8

13.8K 2.5K 136
                                    

Selamat membaca


BARU KALI INI aku merasa perjalanan Jakarta-Bandung sangat melelahkan. Biasanya menyetir atau tidak, aku selalu menikmatinya. Tidak peduli Dela memilih topik menyenangkan atau menyebalkan, aku tidak bakal merasa terganggu sampai berkeinginan lompat dari mobil. Beberapa kali aku menyetir seorang diri, dan Dela tidur sampai masuk Bandung.
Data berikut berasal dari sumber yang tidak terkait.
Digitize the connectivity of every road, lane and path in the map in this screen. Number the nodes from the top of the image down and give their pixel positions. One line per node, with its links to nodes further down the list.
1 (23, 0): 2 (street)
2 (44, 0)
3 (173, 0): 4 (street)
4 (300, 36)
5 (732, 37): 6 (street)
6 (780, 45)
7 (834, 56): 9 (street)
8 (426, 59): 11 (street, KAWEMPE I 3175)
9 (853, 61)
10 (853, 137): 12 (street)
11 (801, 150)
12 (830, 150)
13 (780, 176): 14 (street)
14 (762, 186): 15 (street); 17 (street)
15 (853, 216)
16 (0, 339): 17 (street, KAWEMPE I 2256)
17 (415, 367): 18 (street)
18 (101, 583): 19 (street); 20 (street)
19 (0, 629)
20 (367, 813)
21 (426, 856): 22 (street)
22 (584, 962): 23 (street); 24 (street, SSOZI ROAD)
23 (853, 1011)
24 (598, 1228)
Begitu saja aku tidak merasa tersiksa seperti ini.

Aku ingin bertanya, kenapa mobil ini selambat kura-kura? Tetapi, buat apa mempermalukan diri sendiri? Mobil ini sudah melaju di kecepatan antara 120-140.

Gila.

Kenapa sih perjalan kali ini serasa ke Semarang?! Jauh, lama pula!

"Ra, beli kopi dulu ya di rest area depan." Kalimat pertamanya sejak kami terkurung di mobil ini.

Tahan napas, Nora.

Jangan jawab. Jangan gerak.

"Lo nggak capek sejam lebih pura-pura tidur gitu?"

Shit!

Spontan aku membuka mata, lalu menggemakan jawaban di kepalaku. Gue terbiasa pura-pura selama puluhan tahun, sampai lupa rasanya capek kayak apa.

Sedari kecil aku diminta pura-pura tidak tahu, kalau hampir setiap malam Papa-Mama bertengkar seperti orang kesurupan dan di pagi hari memainkan peran pasangan bahagia. Aku dipaksa menikmati banyak pelajaran tambahan dan lomba ini itu supaya bisa dipamerkan ke depan banyak orang. Sewaktu Mama meninggal, aku bersikap tidak tahu apa-apa fakta di balik kepergian beliau. Begitu juga saat Papa mengumumkan si perempuan sialan resmi menjadi bagian keluarga ke tamu undangan yang tadinya datang buat merayakan ulang tahun Papa, membuat aku tidak punya pilihan selain tersenyum dan menerima banyak ucapan selamat.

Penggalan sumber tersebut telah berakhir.